Traceback (most recent call last):
  File "train_win10.py", line 148, in <module>
    train()
  File "train_win10.py", line 73, in train
    Variable(data['image']), Variable(data['feat']), infer=save_fake)
  File "C:\Users\*****\anaconda3\envs\pytorch\lib\site-packages\torch\nn\modules\module.py", line 727, in _call_impl
    result = self.forward(*input, **kwargs)

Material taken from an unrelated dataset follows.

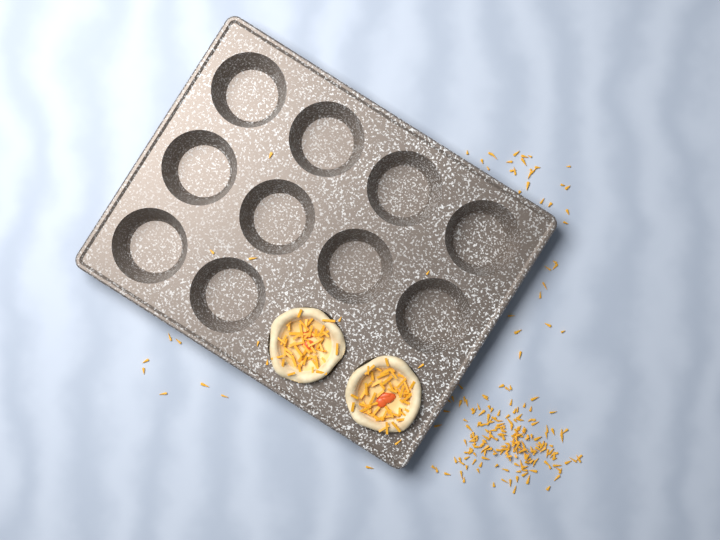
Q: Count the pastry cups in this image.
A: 2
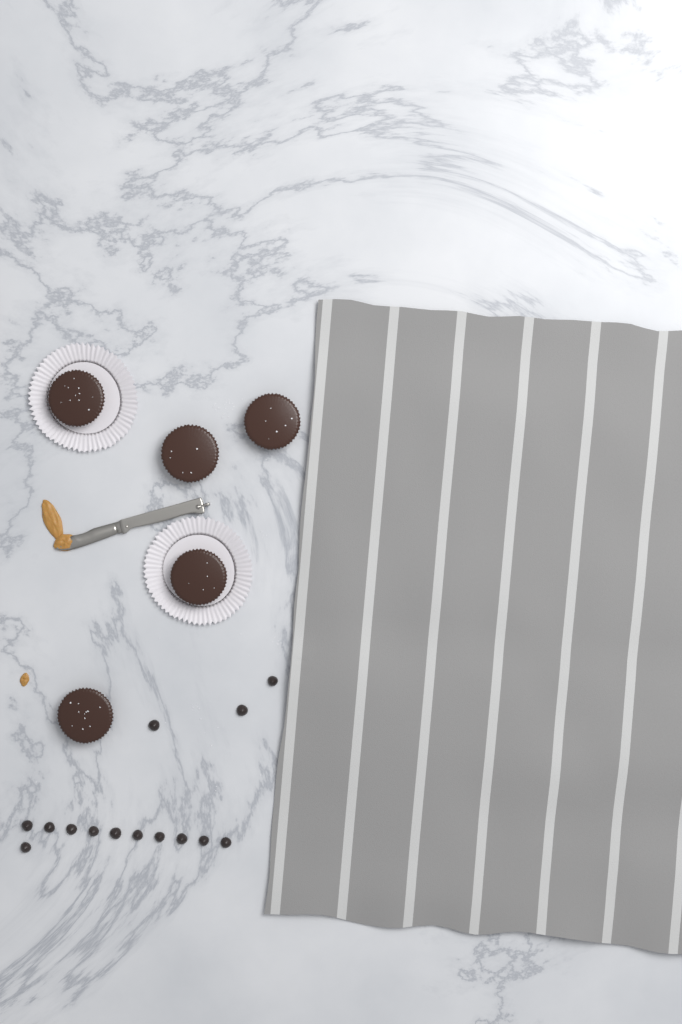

  File "C:\Users\*****\anaconda3\envs\pytorch\lib\site-packages\torch\nn\parallel\data_parallel.py", line 159, in forward
    return self.module(*inputs[0], **kwargs[0])
  File "C:\Users\*****\anaconda3\envs\pytorch\lib\site-packages\torch\nn\modules\module.py", line 727, in _call_impl
    result = self.forward(*input, **kwargs)
  File "D:\Desktop\pix2pixHD-master\models\pix2pixHD_model.py", line 159, in forward
    feat_map = self.netE.forward(real_image, inst_map)
  File "D:\Desktop\pix2pixHD-master\models\networks.py", line 285, in forward
    indices = (inst[b:b+1] == int(i)).nonzero() # n x 4
RuntimeError: CUDA error: device-side assert triggered

what is my problem?Is it because of the problem of semantic segmentation images or the need to modify the code?If so, how to modify it?

Thanks for your time. hello,I wonder if your problem has been solved?